New Thought: A Practical Spirituality: Published by Penguin Group in 2002, the book aimed to present the New Thought movement in a more cohesive nature. Morrissey incorporated into her teachings sources from the Bible and the Talmud, as well as from A Course In Miracles, the Tao Te Ching, and others. The book offers brief essays from over 40 New Thought leaders. It became a resource for academic research and was recognized by Jones & Bartlett Learning and Oxford University Press as a source to deepen one's understanding of the New Thought movement.
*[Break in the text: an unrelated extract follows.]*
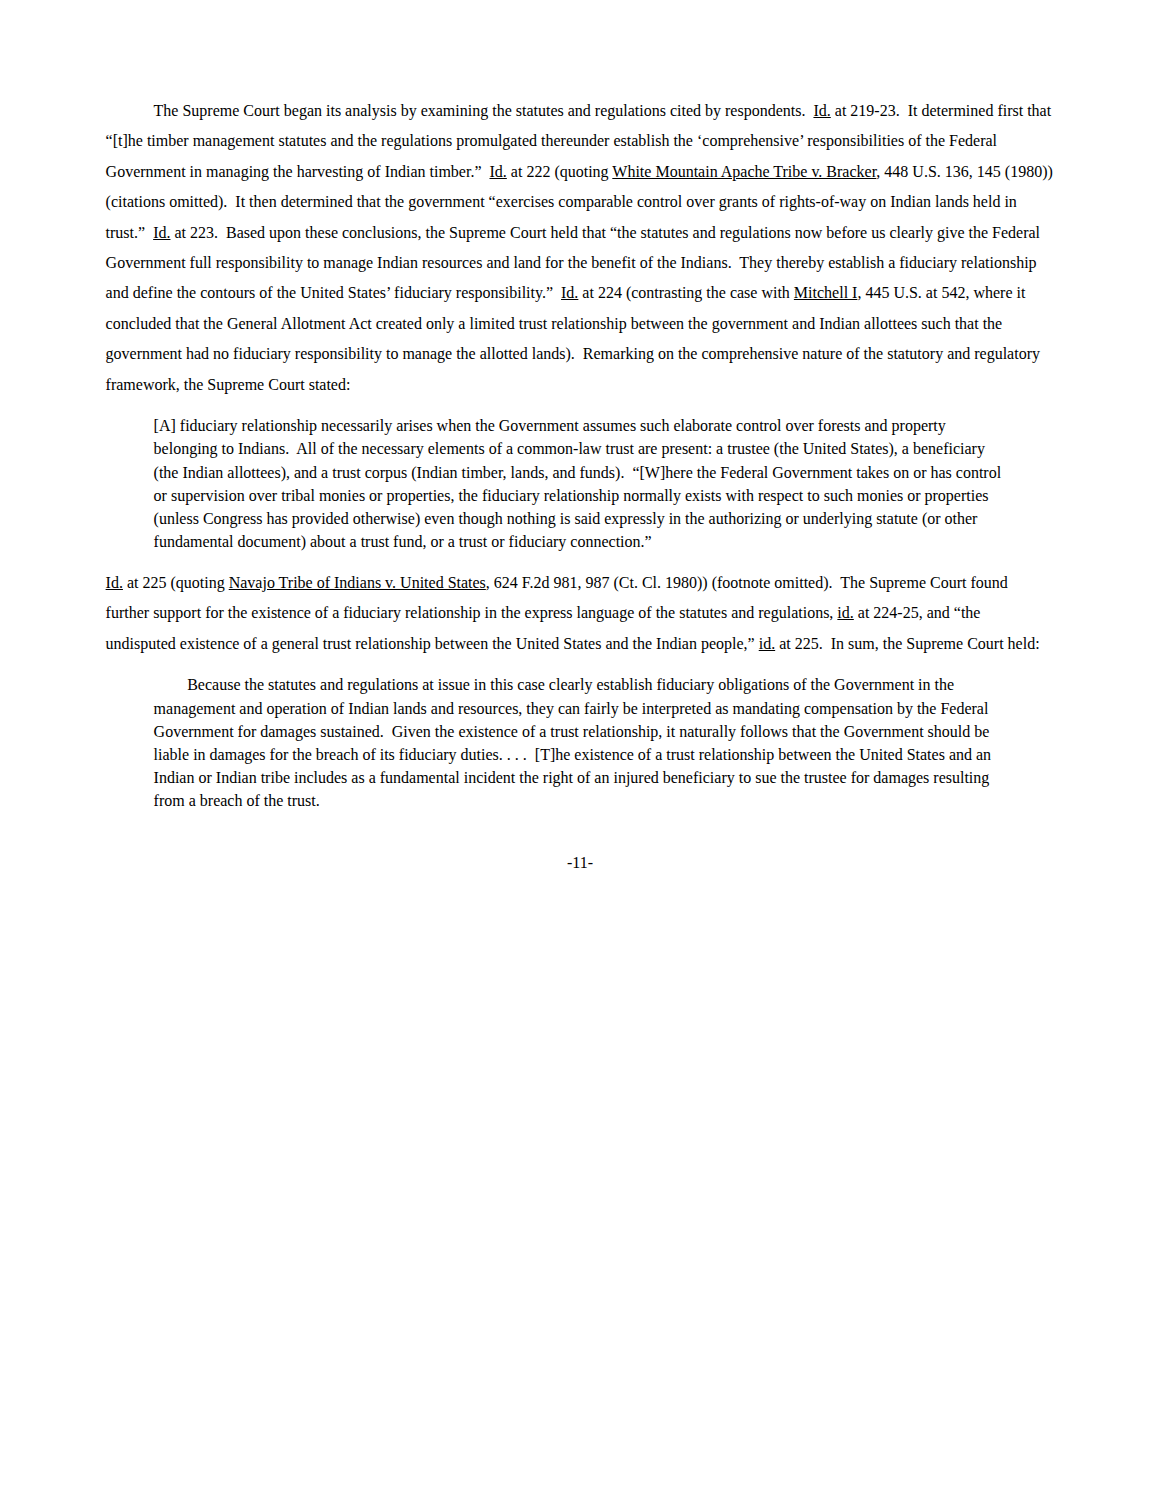The Supreme Court began its analysis by examining the statutes and regulations cited by respondents. Id. at 219-23. It determined first that “[t]he timber management statutes and the regulations promulgated thereunder establish the ‘comprehensive’ responsibilities of the Federal Government in managing the harvesting of Indian timber.” Id. at 222 (quoting White Mountain Apache Tribe v. Bracker, 448 U.S. 136, 145 (1980)) (citations omitted). It then determined that the government “exercises comparable control over grants of rights-of-way on Indian lands held in trust.” Id. at 223. Based upon these conclusions, the Supreme Court held that “the statutes and regulations now before us clearly give the Federal Government full responsibility to manage Indian resources and land for the benefit of the Indians. They thereby establish a fiduciary relationship and define the contours of the United States’ fiduciary responsibility.” Id. at 224 (contrasting the case with Mitchell I, 445 U.S. at 542, where it concluded that the General Allotment Act created only a limited trust relationship between the government and Indian allottees such that the government had no fiduciary responsibility to manage the allotted lands). Remarking on the comprehensive nature of the statutory and regulatory framework, the Supreme Court stated:
[A] fiduciary relationship necessarily arises when the Government assumes such elaborate control over forests and property belonging to Indians. All of the necessary elements of a common-law trust are present: a trustee (the United States), a beneficiary (the Indian allottees), and a trust corpus (Indian timber, lands, and funds). “[W]here the Federal Government takes on or has control or supervision over tribal monies or properties, the fiduciary relationship normally exists with respect to such monies or properties (unless Congress has provided otherwise) even though nothing is said expressly in the authorizing or underlying statute (or other fundamental document) about a trust fund, or a trust or fiduciary connection.”
Id. at 225 (quoting Navajo Tribe of Indians v. United States, 624 F.2d 981, 987 (Ct. Cl. 1980)) (footnote omitted). The Supreme Court found further support for the existence of a fiduciary relationship in the express language of the statutes and regulations, id. at 224-25, and “the undisputed existence of a general trust relationship between the United States and the Indian people,” id. at 225. In sum, the Supreme Court held:
Because the statutes and regulations at issue in this case clearly establish fiduciary obligations of the Government in the management and operation of Indian lands and resources, they can fairly be interpreted as mandating compensation by the Federal Government for damages sustained. Given the existence of a trust relationship, it naturally follows that the Government should be liable in damages for the breach of its fiduciary duties. . . . [T]he existence of a trust relationship between the United States and an Indian or Indian tribe includes as a fundamental incident the right of an injured beneficiary to sue the trustee for damages resulting from a breach of the trust.
-11-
Others: Furthermore, Morrissey was a contributing author in Katherine Martin's 2010 book Women of Spirit, in Helene Lerner's 2012 book In Her Power, and Christy Whitman's 2018 book Quantum Success. Over the years, Morrissey's work has been referenced by many self-help, empowerment, and spirituality publications, Christian teachings books, and Simon & Schuster's Chicken Soup for the Soul series (which opened chapters with her teachings). Morrissey is credited for inspiring the writing of several books and in several languages; according to Alan Cohen, her versatile writing made her "one of the most respected ministers in the New Thought movement".

===Media===
Morrissey's work appearances on television include PBS Building Dreams specials, which was adapted from her book Building Your Field of Dreams, Her television program aired on NBC-affiliated stations, and later on streaming service Gaia. Along with Bob Proctor, she released the audio program The Eleven Forgotten Laws.

Morrissey was an early proponent of spiritual cinema, and over the years appeared in several documentaries in the field, including Eckhart Tolle's Living Luminaries (2007), Beyond the Secret (2009) alongside Les Brown, Discover the Gift (2010) alongside Dalai Lama, The Inner Weigh (2010), and Sacred Journey of the Heart (2014); in 2016 she gave a TEDx talk,The Hidden Code For Transforming Dreams Into Reality.